# Your task:
For each of the items below, pull out every naming line, from kingdom down to the last line given, and reproduce each one word for word.

# Record excerpts:

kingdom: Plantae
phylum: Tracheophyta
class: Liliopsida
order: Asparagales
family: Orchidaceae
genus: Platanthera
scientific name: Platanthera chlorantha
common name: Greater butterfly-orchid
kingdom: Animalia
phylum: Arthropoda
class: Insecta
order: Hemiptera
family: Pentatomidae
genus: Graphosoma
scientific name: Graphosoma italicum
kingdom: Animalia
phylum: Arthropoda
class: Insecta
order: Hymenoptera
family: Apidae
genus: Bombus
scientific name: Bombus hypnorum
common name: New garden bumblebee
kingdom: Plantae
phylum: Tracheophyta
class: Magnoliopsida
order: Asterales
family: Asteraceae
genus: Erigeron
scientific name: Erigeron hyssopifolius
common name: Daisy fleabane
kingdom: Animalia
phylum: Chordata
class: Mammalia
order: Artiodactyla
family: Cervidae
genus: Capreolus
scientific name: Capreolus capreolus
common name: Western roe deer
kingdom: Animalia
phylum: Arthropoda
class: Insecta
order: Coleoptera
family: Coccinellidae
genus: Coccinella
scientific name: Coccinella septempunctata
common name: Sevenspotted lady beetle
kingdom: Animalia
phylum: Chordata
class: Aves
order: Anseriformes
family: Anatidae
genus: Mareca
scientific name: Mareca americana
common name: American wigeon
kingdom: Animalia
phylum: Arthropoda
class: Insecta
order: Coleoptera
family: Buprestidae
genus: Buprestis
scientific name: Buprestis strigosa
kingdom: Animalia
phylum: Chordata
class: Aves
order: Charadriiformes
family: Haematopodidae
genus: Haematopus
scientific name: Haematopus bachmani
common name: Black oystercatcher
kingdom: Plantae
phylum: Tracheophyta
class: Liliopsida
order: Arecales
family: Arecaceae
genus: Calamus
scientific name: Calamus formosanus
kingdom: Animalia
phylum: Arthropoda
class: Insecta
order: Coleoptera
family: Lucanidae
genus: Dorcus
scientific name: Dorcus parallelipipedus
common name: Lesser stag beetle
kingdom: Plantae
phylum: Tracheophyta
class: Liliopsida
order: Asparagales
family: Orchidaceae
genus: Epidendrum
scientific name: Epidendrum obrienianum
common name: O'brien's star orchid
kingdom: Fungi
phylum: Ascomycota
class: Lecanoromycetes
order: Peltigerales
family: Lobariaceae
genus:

# Right answer:
kingdom: Plantae
phylum: Tracheophyta
class: Liliopsida
order: Asparagales
family: Orchidaceae
genus: Platanthera
scientific name: Platanthera chlorantha
common name: Greater butterfly-orchid
kingdom: Animalia
phylum: Arthropoda
class: Insecta
order: Hemiptera
family: Pentatomidae
genus: Graphosoma
scientific name: Graphosoma italicum
kingdom: Animalia
phylum: Arthropoda
class: Insecta
order: Hymenoptera
family: Apidae
genus: Bombus
scientific name: Bombus hypnorum
common name: New garden bumblebee
kingdom: Plantae
phylum: Tracheophyta
class: Magnoliopsida
order: Asterales
family: Asteraceae
genus: Erigeron
scientific name: Erigeron hyssopifolius
common name: Daisy fleabane
kingdom: Animalia
phylum: Chordata
class: Mammalia
order: Artiodactyla
family: Cervidae
genus: Capreolus
scientific name: Capreolus capreolus
common name: Western roe deer
kingdom: Animalia
phylum: Arthropoda
class: Insecta
order: Coleoptera
family: Coccinellidae
genus: Coccinella
scientific name: Coccinella septempunctata
common name: Sevenspotted lady beetle
kingdom: Animalia
phylum: Chordata
class: Aves
order: Anseriformes
family: Anatidae
genus: Mareca
scientific name: Mareca americana
common name: American wigeon
kingdom: Animalia
phylum: Arthropoda
class: Insecta
order: Coleoptera
family: Buprestidae
genus: Buprestis
scientific name: Buprestis strigosa
kingdom: Animalia
phylum: Chordata
class: Aves
order: Charadriiformes
family: Haematopodidae
genus: Haematopus
scientific name: Haematopus bachmani
common name: Black oystercatcher
kingdom: Plantae
phylum: Tracheophyta
class: Liliopsida
order: Arecales
family: Arecaceae
genus: Calamus
scientific name: Calamus formosanus
kingdom: Animalia
phylum: Arthropoda
class: Insecta
order: Coleoptera
family: Lucanidae
genus: Dorcus
scientific name: Dorcus parallelipipedus
common name: Lesser stag beetle
kingdom: Plantae
phylum: Tracheophyta
class: Liliopsida
order: Asparagales
family: Orchidaceae
genus: Epidendrum
scientific name: Epidendrum obrienianum
common name: O'brien's star orchid
kingdom: Fungi
phylum: Ascomycota
class: Lecanoromycetes
order: Peltigerales
family: Lobariaceae
genus:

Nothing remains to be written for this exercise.